Film Review:
The Third Annual Montauk Film Festival, Part 1
Women In Film Night, July 24, 2022
It's exciting to note there are two film festivals taking place in the East End of Long Island this summer (the Montauk Film Festival this week in July, and the Hampton Film Festival offering select movies in August). We were invited to attend the third annual Montauk Film Festival which runs from July 22-31. The Festival (which is a registered 501(c)(3) non profit) is a small and niche event with unique film offerings. They suggest their film selections aim to inspire on awareness about the local environment through themes of athleticism, humanity and sustainability. The venues hosting the Festival are unique and taking advantage of the beauty here in Montauk (commonly referred to as "The End"), including films showing in the iconic Montauk Lighthouse. Please see below Miles' Stephenson's movie review of his favorite film on July 24.
Montauk Film Festival, Part 1
Women In Film Night at Sole East, July 24, 2022.
Film Review: Five Hundred Calories (2020), written and directed by Cristina Spina, produced by Oliva Serafini-Sauli, and distributed by Zen Movie
by Miles Stephenson
about Miles Stephenson: Miles is a screenwriter, film critic and recent graduate of Columbia University current working as a production assistant in NYC. He watches and reviews a new film daily at The Vernon Show. At the 3rd annual Montauk Film Festival on Sunday night, I attended the director's panel and screenings of four inventive and sharp shorts: Me Against the World, Monkey Bars, 500 Calories, and Nā Kama Kai (Children of the Ocean). The following is a review of my favorite short from the evening: Five Hundred Calories (2020), written and directed by Cristina Spina, produced by Oliva Serafini-Sauli, and distributed by Zen Movie:
Cristina Spina, an Italian filmmaker based in New York City and Rome, delivered the most visually striking experience of the night with Five Hundred Calories, a 2020 short about a woman who travels to confront her former ballet teacher for childhood abuse.

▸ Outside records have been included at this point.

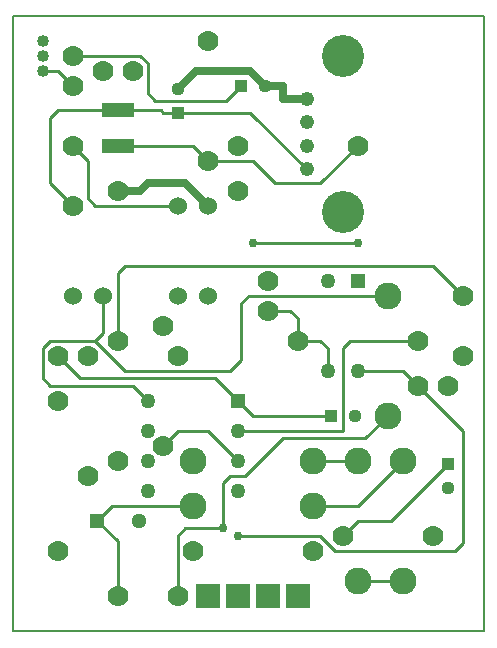
<source format=gbr>
G04 PROTEUS GERBER X2 FILE*
%TF.GenerationSoftware,Labcenter,Proteus,8.5-SP0-Build22067*%
%TF.CreationDate,2019-11-03T13:44:13+00:00*%
%TF.FileFunction,Copper,L1,Top*%
%TF.FilePolarity,Positive*%
%TF.Part,Single*%
%FSLAX45Y45*%
%MOMM*%
G01*
%TA.AperFunction,Conductor*%
%ADD10C,0.254000*%
%ADD11C,0.635000*%
%TA.AperFunction,ViaPad*%
%ADD12C,0.762000*%
%TA.AperFunction,ComponentPad*%
%ADD13R,2.032000X2.032000*%
%TA.AperFunction,WasherPad*%
%ADD14R,1.280000X1.280000*%
%TA.AperFunction,ComponentPad*%
%ADD15C,1.280000*%
%TA.AperFunction,WasherPad*%
%ADD16C,1.219200*%
%ADD17C,3.556000*%
%TA.AperFunction,ComponentPad*%
%ADD18C,1.778000*%
%ADD19C,2.286000*%
%TA.AperFunction,WasherPad*%
%ADD70R,1.120000X1.120000*%
%TA.AperFunction,ComponentPad*%
%ADD71C,1.120000*%
%TA.AperFunction,SMDPad,CuDef*%
%ADD20R,2.692400X1.143000*%
%TA.AperFunction,ComponentPad*%
%ADD21R,1.270000X1.270000*%
%ADD22C,1.270000*%
%ADD23C,1.016000*%
%ADD24C,1.524000*%
%TA.AperFunction,Profile*%
%ADD25C,0.203200*%
D10*
X+1016000Y-1143000D02*
X+635000Y-1143000D01*
X-1191000Y-1651000D02*
X-1016000Y-1826000D01*
X-1016000Y-2286000D01*
X-1191000Y-1651000D02*
X-1064000Y-1524000D01*
X-381000Y-1524000D01*
X+635000Y-1524000D02*
X+1016000Y-1524000D01*
X+1397000Y-1143000D01*
X-1016000Y-127000D02*
X-1016000Y+444500D01*
X-952500Y+508000D01*
X+1651000Y+508000D01*
X+1905000Y+254000D01*
X-635000Y-1016000D02*
X-508000Y-889000D01*
X-254000Y-889000D01*
X+0Y-1143000D01*
X-1206500Y-127000D02*
X-952500Y-381000D01*
X-63500Y-381000D01*
X+27856Y-289644D01*
X+27856Y+190500D01*
X+91356Y+254000D01*
X+1270000Y+254000D01*
X-1206500Y-127000D02*
X-1587500Y-127000D01*
X-1651000Y-190500D01*
X-1651000Y-444500D01*
X-1587500Y-508000D01*
X-889000Y-508000D01*
X-762000Y-635000D01*
X-1206500Y-127000D02*
X-1143000Y-63500D01*
X-1143000Y+254000D01*
X+0Y-635000D02*
X-190500Y-444500D01*
X-1333500Y-444500D01*
X-1524000Y-254000D01*
X+0Y-635000D02*
X+127000Y-762000D01*
X+789000Y-762000D01*
X+0Y-889000D02*
X+889000Y-889000D01*
X+889000Y-190500D01*
X+952500Y-127000D01*
X+1524000Y-127000D01*
X+1524000Y-508000D02*
X+1397000Y-381000D01*
X+1016000Y-381000D01*
X+1524000Y-508000D02*
X+1905000Y-889000D01*
X+1905000Y-1841500D01*
X+1841500Y-1905000D01*
X+825500Y-1905000D01*
X+698500Y-1778000D01*
X+0Y-1778000D01*
X-508000Y+1016000D02*
X-1206500Y+1016000D01*
X-1270000Y+1079500D01*
X-1270000Y+1397000D01*
X-1397000Y+1524000D01*
X-127000Y-1714500D02*
X-444500Y-1714500D01*
X-508000Y-1778000D01*
X-508000Y-2286000D01*
X-127000Y-1714500D02*
X-127000Y-1333500D01*
X-63500Y-1270000D01*
X+63500Y-1270000D01*
X+381000Y-952500D01*
X+1079500Y-952500D01*
X+1270000Y-762000D01*
X+889000Y-1778000D02*
X+1016000Y-1651000D01*
X+1297000Y-1651000D01*
X+1778000Y-1170000D01*
X+127000Y+698500D02*
X+1016000Y+698500D01*
X+27000Y+2032000D02*
X-100000Y+1905000D01*
X-698500Y+1905000D01*
X-762000Y+1968500D01*
X-762000Y+2222500D01*
X-825500Y+2286000D01*
X-1397000Y+2286000D01*
X-254000Y+1397000D02*
X+127000Y+1397000D01*
X+317500Y+1206500D01*
X+698500Y+1206500D01*
X+1016000Y+1524000D01*
X-254000Y+1397000D02*
X-381000Y+1524000D01*
X-1016000Y+1524000D01*
X-1397000Y+2032000D02*
X-1524000Y+2159000D01*
X-1651000Y+2159000D01*
X-508000Y+1805000D02*
X+100660Y+1805000D01*
X+581660Y+1324000D01*
X-1016000Y+1824000D02*
X-1524000Y+1824000D01*
X-1587500Y+1760500D01*
X-1587500Y+1206500D01*
X-1397000Y+1016000D01*
X-508000Y+1805000D02*
X-635000Y+1805000D01*
X-654000Y+1824000D01*
X-1016000Y+1824000D01*
D11*
X-1016000Y+1143000D02*
X-825500Y+1143000D01*
X-762000Y+1206500D01*
X-444500Y+1206500D01*
X-254000Y+1016000D01*
X+581660Y+1924000D02*
X+381000Y+1924000D01*
X+381000Y+2032000D01*
X+227000Y+2032000D01*
X+100000Y+2159000D01*
X-354000Y+2159000D01*
X-508000Y+2005000D01*
D10*
X+508000Y-127000D02*
X+698500Y-127000D01*
X+762001Y-190501D01*
X+762000Y-381000D01*
X+762001Y-381000D01*
X+254000Y+127000D02*
X+444500Y+127000D01*
X+508000Y+63500D01*
X+508000Y-127000D01*
X+1397000Y-2159000D02*
X+1016000Y-2159000D01*
D12*
X+0Y-1778000D03*
X-127000Y-1714500D03*
X+1016000Y+698500D03*
X+127000Y+698500D03*
D13*
X-254000Y-2286000D03*
X+0Y-2286000D03*
X+254000Y-2286000D03*
X+508000Y-2286000D03*
D14*
X-1191000Y-1651000D03*
D15*
X-841000Y-1651000D03*
D16*
X+581660Y+1924000D03*
X+581660Y+1724000D03*
X+581660Y+1524000D03*
X+581660Y+1324000D03*
D17*
X+889000Y+2284400D03*
X+889000Y+963600D03*
D18*
X-381000Y-1905000D03*
X+635000Y-1905000D03*
D19*
X+635000Y-1143000D03*
X-381000Y-1143000D03*
X+635000Y-1524000D03*
X-381000Y-1524000D03*
X+1016000Y-2159000D03*
X+1016000Y-1143000D03*
X+1397000Y-2159000D03*
X+1397000Y-1143000D03*
D18*
X-1270000Y-254000D03*
X-1270000Y-1270000D03*
X-1016000Y-127000D03*
X-1016000Y-1143000D03*
X-635000Y+0D03*
X-635000Y-1016000D03*
X+1905000Y-254000D03*
X+1905000Y+254000D03*
X-1016000Y-2286000D03*
X-508000Y-2286000D03*
D70*
X+1778000Y-1170000D03*
D71*
X+1778000Y-1370000D03*
D70*
X+789000Y-762000D03*
D71*
X+989000Y-762000D03*
D18*
X+1524000Y-508000D03*
X+1778000Y-508000D03*
D70*
X+27000Y+2032000D03*
D71*
X+227000Y+2032000D03*
D18*
X+254000Y+127000D03*
X+254000Y+381000D03*
X-1143000Y+2159000D03*
X-889000Y+2159000D03*
X-1524000Y-1905000D03*
X-1524000Y-635000D03*
X+508000Y-127000D03*
X+1524000Y-127000D03*
D70*
X-508000Y+1805000D03*
D71*
X-508000Y+2005000D03*
D19*
X+1270000Y+254000D03*
X+1270000Y-762000D03*
D18*
X+1651000Y-1778000D03*
X+889000Y-1778000D03*
X-1397000Y+1524000D03*
X-1397000Y+2286000D03*
D20*
X-1016000Y+1524000D03*
X-1016000Y+1824000D03*
D21*
X+0Y-635000D03*
D22*
X+0Y-889000D03*
X+0Y-1143000D03*
X+0Y-1397000D03*
X-762000Y-1397000D03*
X-762000Y-1143000D03*
X-762000Y-889000D03*
X-762000Y-635000D03*
D18*
X-508000Y-254000D03*
X-1524000Y-254000D03*
X+1016000Y+1524000D03*
X+0Y+1524000D03*
X+0Y+1143000D03*
X-1016000Y+1143000D03*
X-254000Y+2413000D03*
X-254000Y+1397000D03*
X-1397000Y+2032000D03*
X-1397000Y+1016000D03*
D21*
X+1016000Y+381000D03*
D22*
X+762000Y+381000D03*
X+762000Y-381000D03*
X+1016000Y-381000D03*
D23*
X-1651000Y+2159000D03*
X-1651000Y+2286000D03*
X-1651000Y+2413000D03*
D24*
X-508000Y+1016000D03*
X-254000Y+1016000D03*
X-1143000Y+254000D03*
X-1397000Y+254000D03*
X-254000Y+254000D03*
X-508000Y+254000D03*
D25*
X-1904000Y-2587000D02*
X+2085000Y-2587000D01*
X+2085000Y+2620000D01*
X-1904000Y+2620000D01*
X-1904000Y-2587000D01*
M02*

</source>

Teodoro Maniaci's photography of a shepherd and his flock traversing a country road and a brick villa on a pond serve as the serene backdrop for an existential crisis where protagonist Theresa (played with smoldering tension by Yvonne Woods) delivers a soliloquy about how she was starved down to 500 calories a day at the age of 13 to look the part of a dancer. We also learn that a strangely inappropriate doctor was employed, who furthered her abuse. The resentments are set; now the audience waits for the big confrontation as the teacher hides upstairs.
In a performance that could have so easily embraced cliché or melodrama, Woods brings a reserved but poignant realism to her abused character; she embodies the tiny emotional inflections of the character, the wrinkles in the brow, the aching voice. Spina and Stefano Mariotti shoot and edit the sequences before the confrontation with such strong composition and timing (like the utensil drop shot transition and the broken picture frame scene) that the pace propels the drama of the story, climbing the tension until the final conflict between Theresa and her teacher. After the police are sent away, the ending is ambiguous, and although I wanted to learn more, perhaps, like Theresa, there's no satisfying conclusion to this tale of wrongdoing and emotional pain.
Beautifully shot, well-acted, and powerfully written (especially the confessional soliloquy) I'm looking forward to seeing what Cristina Spina brings us in the future. A strong display of technical and narrative skills, 3.5/5 stars.